**Prompt**
Copy out the data that follows exactly, leaving out no line.

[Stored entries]
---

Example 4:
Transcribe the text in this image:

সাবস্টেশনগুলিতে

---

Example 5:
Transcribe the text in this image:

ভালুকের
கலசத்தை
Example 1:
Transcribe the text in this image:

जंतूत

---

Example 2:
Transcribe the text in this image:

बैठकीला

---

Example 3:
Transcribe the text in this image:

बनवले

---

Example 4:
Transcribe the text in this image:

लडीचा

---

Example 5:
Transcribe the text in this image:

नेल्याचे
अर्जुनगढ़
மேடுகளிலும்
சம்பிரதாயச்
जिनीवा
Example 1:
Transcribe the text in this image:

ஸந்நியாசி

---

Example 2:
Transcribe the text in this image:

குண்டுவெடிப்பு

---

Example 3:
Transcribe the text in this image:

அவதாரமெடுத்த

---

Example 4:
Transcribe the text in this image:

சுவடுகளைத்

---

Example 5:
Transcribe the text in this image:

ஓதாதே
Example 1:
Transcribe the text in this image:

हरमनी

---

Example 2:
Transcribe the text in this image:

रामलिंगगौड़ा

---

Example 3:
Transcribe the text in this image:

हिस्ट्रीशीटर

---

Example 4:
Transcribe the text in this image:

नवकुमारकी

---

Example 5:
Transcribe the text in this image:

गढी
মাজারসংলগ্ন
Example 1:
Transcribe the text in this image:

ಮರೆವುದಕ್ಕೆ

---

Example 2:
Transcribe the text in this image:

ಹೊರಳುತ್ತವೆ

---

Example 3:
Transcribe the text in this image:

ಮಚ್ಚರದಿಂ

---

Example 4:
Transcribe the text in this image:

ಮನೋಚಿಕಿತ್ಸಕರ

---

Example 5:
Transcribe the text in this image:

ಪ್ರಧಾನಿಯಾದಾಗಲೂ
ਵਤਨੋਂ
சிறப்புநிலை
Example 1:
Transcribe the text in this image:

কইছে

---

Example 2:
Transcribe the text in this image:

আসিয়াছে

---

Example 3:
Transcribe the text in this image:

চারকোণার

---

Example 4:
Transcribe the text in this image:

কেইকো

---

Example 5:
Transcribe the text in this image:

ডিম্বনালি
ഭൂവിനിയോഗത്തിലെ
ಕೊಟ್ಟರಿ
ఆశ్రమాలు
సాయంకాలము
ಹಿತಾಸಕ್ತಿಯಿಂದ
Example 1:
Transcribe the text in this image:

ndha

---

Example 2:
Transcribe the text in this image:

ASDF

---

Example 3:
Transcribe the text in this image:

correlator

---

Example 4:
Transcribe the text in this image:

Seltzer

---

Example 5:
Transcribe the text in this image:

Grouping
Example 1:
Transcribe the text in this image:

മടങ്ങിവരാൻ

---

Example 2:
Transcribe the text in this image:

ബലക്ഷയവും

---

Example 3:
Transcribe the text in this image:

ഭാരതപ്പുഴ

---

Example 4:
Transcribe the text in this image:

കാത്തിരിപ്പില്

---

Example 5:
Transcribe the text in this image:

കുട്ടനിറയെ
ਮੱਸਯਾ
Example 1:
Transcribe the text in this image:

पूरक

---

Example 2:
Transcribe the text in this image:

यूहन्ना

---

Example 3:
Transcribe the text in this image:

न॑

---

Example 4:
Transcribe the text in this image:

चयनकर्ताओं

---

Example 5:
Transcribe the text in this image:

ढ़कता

**The answer**
---

Example 4:
Transcribe the text in this image:

সাবস্টেশনগুলিতে

---

Example 5:
Transcribe the text in this image:

ভালুকের
கலசத்தை
Example 1:
Transcribe the text in this image:

जंतूत

---

Example 2:
Transcribe the text in this image:

बैठकीला

---

Example 3:
Transcribe the text in this image:

बनवले

---

Example 4:
Transcribe the text in this image:

लडीचा

---

Example 5:
Transcribe the text in this image:

नेल्याचे
अर्जुनगढ़
மேடுகளிலும்
சம்பிரதாயச்
जिनीवा
Example 1:
Transcribe the text in this image:

ஸந்நியாசி

---

Example 2:
Transcribe the text in this image:

குண்டுவெடிப்பு

---

Example 3:
Transcribe the text in this image:

அவதாரமெடுத்த

---

Example 4:
Transcribe the text in this image:

சுவடுகளைத்

---

Example 5:
Transcribe the text in this image:

ஓதாதே
Example 1:
Transcribe the text in this image:

हरमनी

---

Example 2:
Transcribe the text in this image:

रामलिंगगौड़ा

---

Example 3:
Transcribe the text in this image:

हिस्ट्रीशीटर

---

Example 4:
Transcribe the text in this image:

नवकुमारकी

---

Example 5:
Transcribe the text in this image:

गढी
মাজারসংলগ্ন
Example 1:
Transcribe the text in this image:

ಮರೆವುದಕ್ಕೆ

---

Example 2:
Transcribe the text in this image:

ಹೊರಳುತ್ತವೆ

---

Example 3:
Transcribe the text in this image:

ಮಚ್ಚರದಿಂ

---

Example 4:
Transcribe the text in this image:

ಮನೋಚಿಕಿತ್ಸಕರ

---

Example 5:
Transcribe the text in this image:

ಪ್ರಧಾನಿಯಾದಾಗಲೂ
ਵਤਨੋਂ
சிறப்புநிலை
Example 1:
Transcribe the text in this image:

কইছে

---

Example 2:
Transcribe the text in this image:

আসিয়াছে

---

Example 3:
Transcribe the text in this image:

চারকোণার

---

Example 4:
Transcribe the text in this image:

কেইকো

---

Example 5:
Transcribe the text in this image:

ডিম্বনালি
ഭൂവിനിയോഗത്തിലെ
ಕೊಟ್ಟರಿ
ఆశ్రమాలు
సాయంకాలము
ಹಿತಾಸಕ್ತಿಯಿಂದ
Example 1:
Transcribe the text in this image:

ndha

---

Example 2:
Transcribe the text in this image:

ASDF

---

Example 3:
Transcribe the text in this image:

correlator

---

Example 4:
Transcribe the text in this image:

Seltzer

---

Example 5:
Transcribe the text in this image:

Grouping
Example 1:
Transcribe the text in this image:

മടങ്ങിവരാൻ

---

Example 2:
Transcribe the text in this image:

ബലക്ഷയവും

---

Example 3:
Transcribe the text in this image:

ഭാരതപ്പുഴ

---

Example 4:
Transcribe the text in this image:

കാത്തിരിപ്പില്

---

Example 5:
Transcribe the text in this image:

കുട്ടനിറയെ
ਮੱਸਯਾ
Example 1:
Transcribe the text in this image:

पूरक

---

Example 2:
Transcribe the text in this image:

यूहन्ना

---

Example 3:
Transcribe the text in this image:

न॑

---

Example 4:
Transcribe the text in this image:

चयनकर्ताओं

---

Example 5:
Transcribe the text in this image:

ढ़कता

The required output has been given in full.